• [What to produce]:
Please copy the lines below, exactly as they are, from the one with "5.Sayfa – Ev Etkinlikleri – Renkli Bilimler" through the one with "Colore Vino", and leave out the pictures.

(Dataset entries)
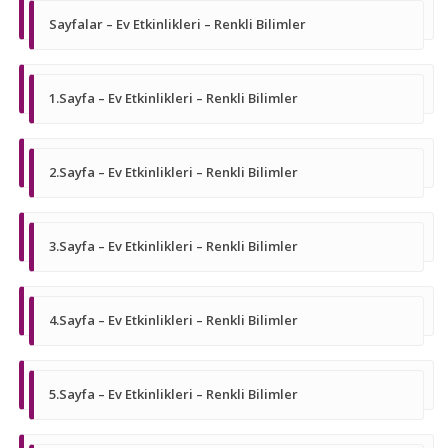
Sayfalar – Ev Etkinlikleri – Renkli Bilimler
1.Sayfa – Ev Etkinlikleri – Renkli Bilimler
2.Sayfa – Ev Etkinlikleri – Renkli Bilimler
3.Sayfa – Ev Etkinlikleri – Renkli Bilimler
4.Sayfa – Ev Etkinlikleri – Renkli Bilimler
5.Sayfa – Ev Etkinlikleri – Renkli Bilimler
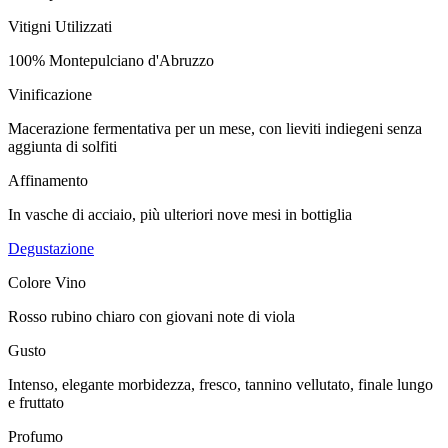
Vitigni Utilizzati
100% Montepulciano d'Abruzzo
Vinificazione
Macerazione fermentativa per un mese, con lieviti indiegeni senza
aggiunta di solfiti
Affinamento
In vasche di acciaio, più ulteriori nove mesi in bottiglia
Degustazione
Colore Vino
Rosso rubino chiaro con giovani note di viola
Gusto
Intenso, elegante morbidezza, fresco, tannino vellutato, finale lungo
e fruttato
Profumo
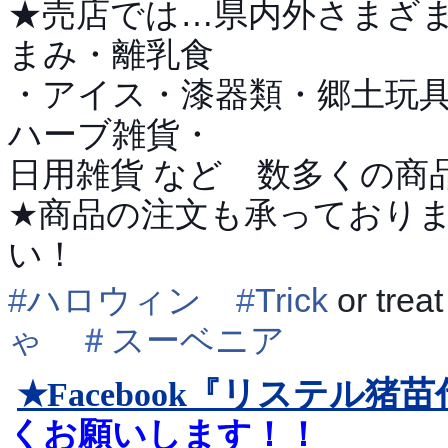
★売店では…県内外さまざ
まみ・離乳食
・アイス・漆器類・郷土玩
ハーブ雑貨・
日用雑貨 など 数多くの商
★商品の注文も承っており
い！
#
ハロウィン
#
Trick
or tre
ゃ
＃
スーベニア
リステル猪苗
★Facebook『
くお願いします！！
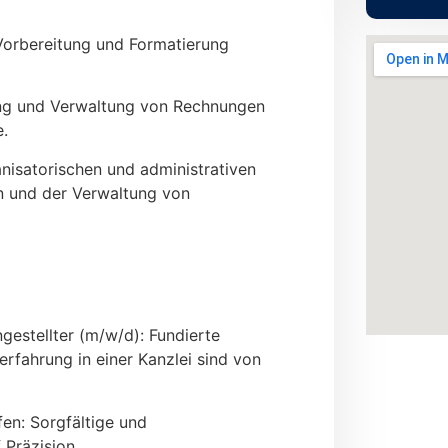
 Vorbereitung und Formatierung
ng und Verwaltung von Rechnungen
.
nisatorischen und administrativen
n und der Verwaltung von
estellter (m/w/d): Fundierte
erfahrung in einer Kanzlei sind von
fen: Sorgfältige und
Präzision.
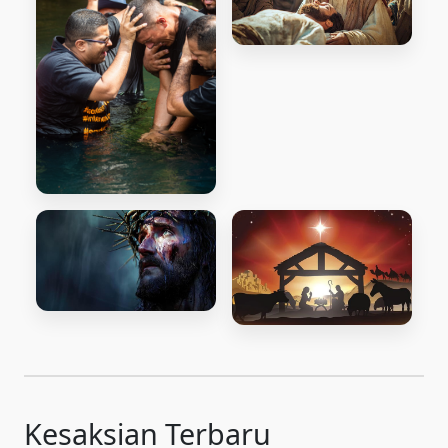
Keajaiban Jasmaniah
Misi
Paskah
Natal
Kesaksian Terbaru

• [Task solution]:
5.Sayfa – Ev Etkinlikleri – Renkli Bilimler
Vitigni Utilizzati
100% Montepulciano d'Abruzzo
Vinificazione
Macerazione fermentativa per un mese, con lieviti indiegeni senza
aggiunta di solfiti
Affinamento
In vasche di acciaio, più ulteriori nove mesi in bottiglia
Degustazione
Colore Vino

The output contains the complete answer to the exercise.